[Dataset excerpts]
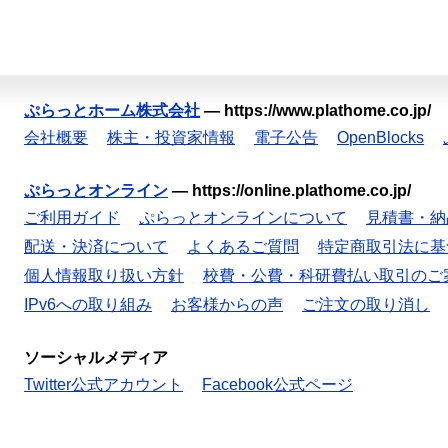
ぷらっとホーム株式会社
—
https://www.plathome.co.jp/
会社概要
株主・投資家情報
電子公告
OpenBlocks
ぷらっとオンライン
—
https://online.plathome.co.jp/
ご利用ガイド
ぷらっとオンラインについて
見積書・納
配送・決済について
よくあるご質問
特定商取引法に基
個人情報取り扱い方針
校費・公費・科研費払い取引のご
IPv6への取り組み
お客様からの声
ご注文の取り消し
ソーシャルメディア
Twitter公式アカウント
Facebook公式ページ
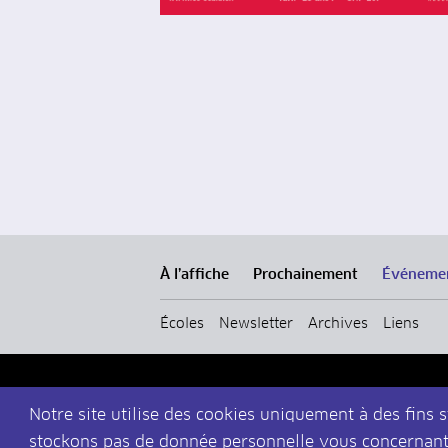
À l’affiche
Prochainement
Événeme
Écoles
Newsletter
Archives
Liens
Notre site utilise des cookies uniquement à des fins s
stockons pas de donnée personnelle vous concernant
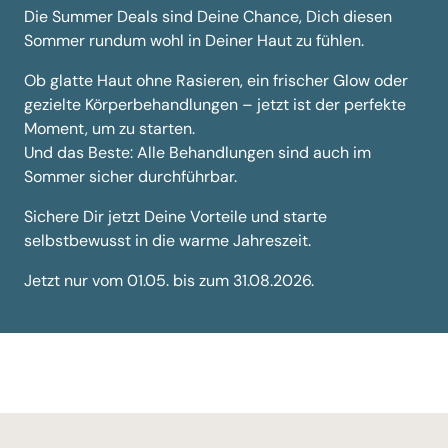
Die Summer Deals sind Deine Chance, Dich diesen
Sommer rundum wohl in Deiner Haut zu fühlen.
Ob glatte Haut ohne Rasieren, ein frischer Glow oder
gezielte Körperbehandlungen – jetzt ist der perfekte
Moment, um zu starten.
Und das Beste: Alle Behandlungen sind auch im
Sommer sicher durchführbar.
Sichere Dir jetzt Deine Vorteile und starte
selbstbewusst in die warme Jahreszeit.
Jetzt nur vom 01.05. bis zum 31.08.2026.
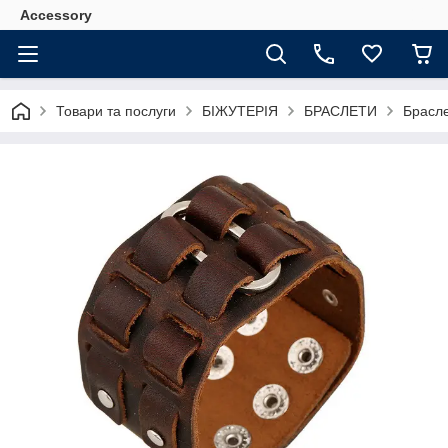
Accessory
Товари та послуги
БІЖУТЕРІЯ
БРАСЛЕТИ
Брасле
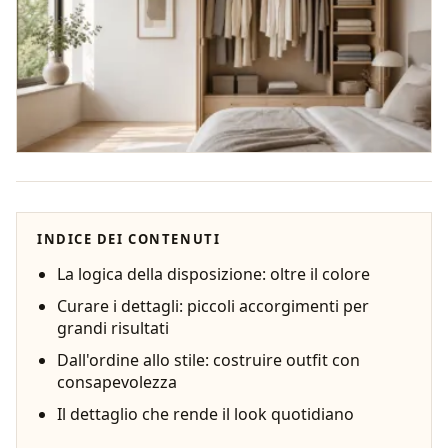
INDICE DEI CONTENUTI
La logica della disposizione: oltre il colore
Curare i dettagli: piccoli accorgimenti per
grandi risultati
Dall'ordine allo stile: costruire outfit con
consapevolezza
Il dettaglio che rende il look quotidiano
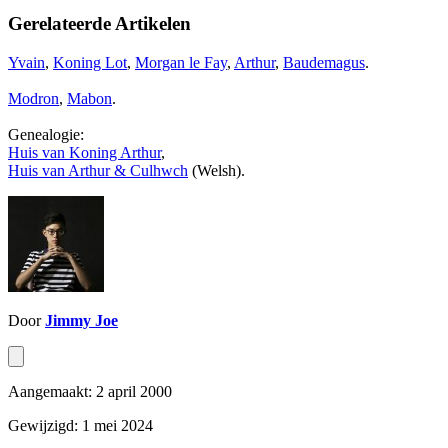
Gerelateerde Artikelen
Yvain
,
Koning Lot
,
Morgan le Fay
,
Arthur
,
Baudemagus
.
Modron
,
Mabon
.
Genealogie:
Huis van Koning Arthur
,
Huis van Arthur & Culhwch
(Welsh).
Door
Jimmy Joe
Aangemaakt: 2 april 2000
Gewijzigd: 1 mei 2024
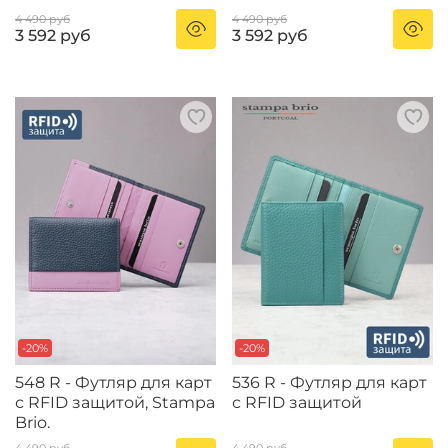
4 490 руб
4 490 руб
3 592 руб
3 592 руб
-20%
-20%
548 R - Футляр для карт
536 R - Футляр для карт
с RFID защитой, Stampa
с RFID защитой
Brio.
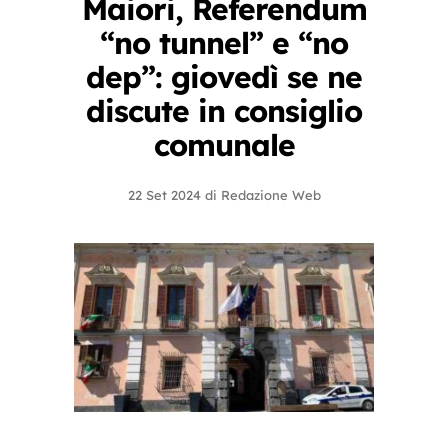
Maiori, Referendum
“no tunnel” e “no
dep”: giovedì se ne
discute in consiglio
comunale
22 Set 2024
di
Redazione Web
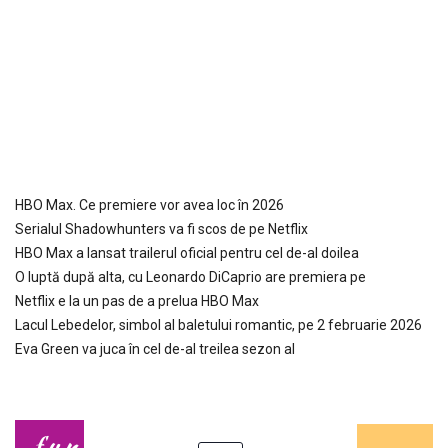
HBO Max. Ce premiere vor avea loc în 2026
Serialul Shadowhunters va fi scos de pe Netflix
HBO Max a lansat trailerul oficial pentru cel de-al doilea
O luptă după alta, cu Leonardo DiCaprio are premiera pe
Netflix e la un pas de a prelua HBO Max
Lacul Lebedelor, simbol al baletului romantic, pe 2 februarie 2026
Eva Green va juca în cel de-al treilea sezon al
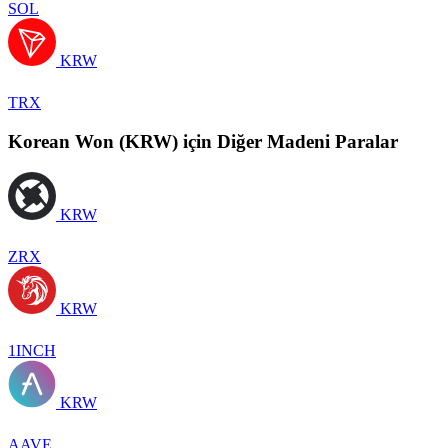
SOL
KRW
TRX
Korean Won (KRW) için Diğer Madeni Paralar
KRW
ZRX
KRW
1INCH
KRW
AAVE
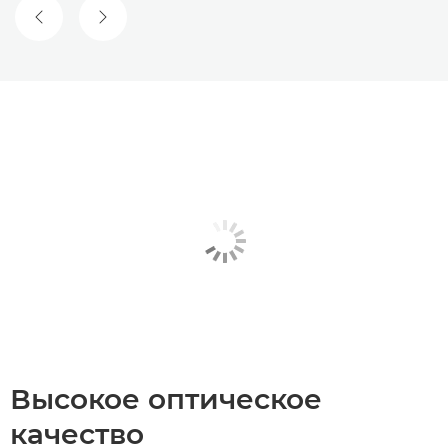
ПРЕДЫДУЩИЙ СЛАЙД
СЛЕДУЮЩИЙ СЛАЙД
Высокое оптическое
качество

GOAL OF THE EXERCISE –
Apart from the pictures, return the records exactly.

TASK RESPONSE –
ぷらっとホーム株式会社
—
https://www.plathome.co.jp/
会社概要
株主・投資家情報
電子公告
OpenBlocks
ぷらっとオンライン
—
https://online.plathome.co.jp/
ご利用ガイド
ぷらっとオンラインについて
見積書・納
配送・決済について
よくあるご質問
特定商取引法に基
個人情報取り扱い方針
校費・公費・科研費払い取引のご
IPv6への取り組み
お客様からの声
ご注文の取り消し
ソーシャルメディア
Twitter公式アカウント
Facebook公式ページ
À l’affiche
Prochainement
Événeme
Écoles
Newsletter
Archives
Liens
Notre site utilise des cookies uniquement à des fins s
stockons pas de donnée personnelle vous concernant
Die Summer Deals sind Deine Chance, Dich diesen
Sommer rundum wohl in Deiner Haut zu fühlen.
Ob glatte Haut ohne Rasieren, ein frischer Glow oder
gezielte Körperbehandlungen – jetzt ist der perfekte
Moment, um zu starten.
Und das Beste: Alle Behandlungen sind auch im
Sommer sicher durchführbar.
Sichere Dir jetzt Deine Vorteile und starte
selbstbewusst in die warme Jahreszeit.
Jetzt nur vom 01.05. bis zum 31.08.2026.
Accessory
Товари та послуги
БІЖУТЕРІЯ
БРАСЛЕТИ
Брасле
INDICE DEI CONTENUTI
La logica della disposizione: oltre il colore
Curare i dettagli: piccoli accorgimenti per
grandi risultati
Dall'ordine allo stile: costruire outfit con
consapevolezza
Il dettaglio che rende il look quotidiano
Gerelateerde Artikelen
Yvain
,
Koning Lot
,
Morgan le Fay
,
Arthur
,
Baudemagus
.
Modron
,
Mabon
.
Genealogie:
Huis van Koning Arthur
,
Huis van Arthur & Culhwch
(Welsh).
Door
Jimmy Joe
Aangemaakt: 2 april 2000
Gewijzigd: 1 mei 2024
4 490 руб
4 490 руб
3 592 руб
3 592 руб
-20%
-20%
548 R - Футляр для карт
536 R - Футляр для карт
с RFID защитой, Stampa
с RFID защитой
Brio.
Maiori, Referendum
“no tunnel” e “no
dep”: giovedì se ne
discute in consiglio
comunale
22 Set 2024
di
Redazione Web
HBO Max. Ce premiere vor avea loc în 2026
Serialul Shadowhunters va fi scos de pe Netflix
HBO Max a lansat trailerul oficial pentru cel de-al doilea
O luptă după alta, cu Leonardo DiCaprio are premiera pe
Netflix e la un pas de a prelua HBO Max
Lacul Lebedelor, simbol al baletului romantic, pe 2 februarie 2026
Eva Green va juca în cel de-al treilea sezon al
SOL
KRW
TRX
Korean Won (KRW) için Diğer Madeni Paralar
KRW
ZRX
KRW
1INCH
KRW
AAVE
ПРЕДЫДУЩИЙ СЛАЙД
СЛЕДУЮЩИЙ СЛАЙД
Высокое оптическое
качество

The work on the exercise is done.